Just one question was addressed to me during the subsequent discussion. I was asked how the status of a painful disc’s hydrostatic mechanism influences whether the pain can be centralized or not. I responded with the results of our study published in 1997 that compared the findings of the MDT evaluation in patients who promptly underwent discography that identified the status of the anulus and hydrostatic mechanism in centralizers, peripheralizers and those who had no change in pain with their MDT assessment.

Not surprisingly, conference participants without any MDT training were described by one as “spellbound” because, on one hand, these two patients’ presentations were very familiar to them, yet they had no idea that such severe disc pathology could be turned around so quickly and easily.  One U.S. physiatrist also noted that I was the only speaker to present so much data in my literature overview.

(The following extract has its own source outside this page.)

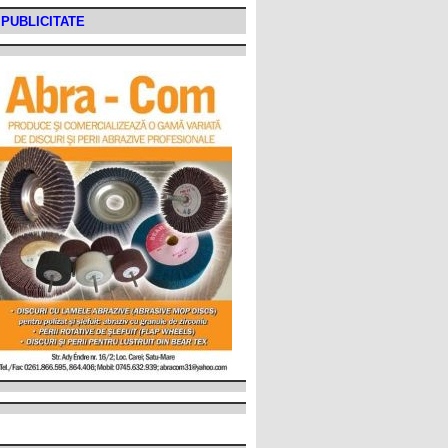
PUBLICITATE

Nevertheless, my sense was that Dr. Albert’s presentation caused the greater buzz, by far.  So why was that?

On one hand, even if we assume that her Modic infection subgroup is validated, that still only represents a very small portion of non-specific chronic LBP patients.  Furthermore, treatment consists of 100 days of oral antibiotics that routinely creates GI side-effects, an occasional temporary blackening of teeth, and some treatment failures of course.  Pain relief doesn’t begin until weeks into the treatment and then often does not resolve completely.  Nevertheless, even this small validated subgroup is worthwhile identifying for those with this infection who otherwise would continue in pain.

On the other hand, the “reducible derangements” (dir. pref. and centralization) that I described account for 70-89% of acutes, 50% of chronics and sciaticas.  The treatment is simple, safe, routinely brings complete pain relief, usually in minutes, hours or a few days, and commonly leads to long-term freedom from pain for patients who perform very simple exercises on a regular basis and guard their posture a bit.

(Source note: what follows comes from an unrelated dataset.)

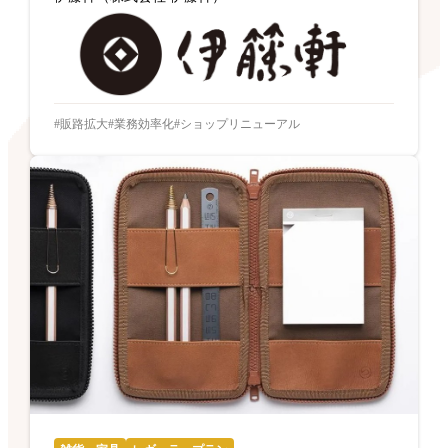
販路拡大
業務効率化
ショップリニューアル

So how much ‘buzz” did my presentation create?  Only a handful came up to me at the gala dinner that night to comment.  So my sense is that it did not cause as much stir as Dr. Albert’s work. Was that because those dramatic recoveries I showed were viewed by some as too-good-to-be-true? Or perhaps these highly prevalent rapid recoveries were just too disruptive to clinicians’ rigid perception of back pain’s pattern of slow recovery.

Regardless, the evidence indicates that every patient with neck or low back pain should undergo an MDT assessment and every clinician should be obliged to provide such an assessment for their painful spine patients. The strong possibility of such rapid, simple, and safe recoveries should be made available to all.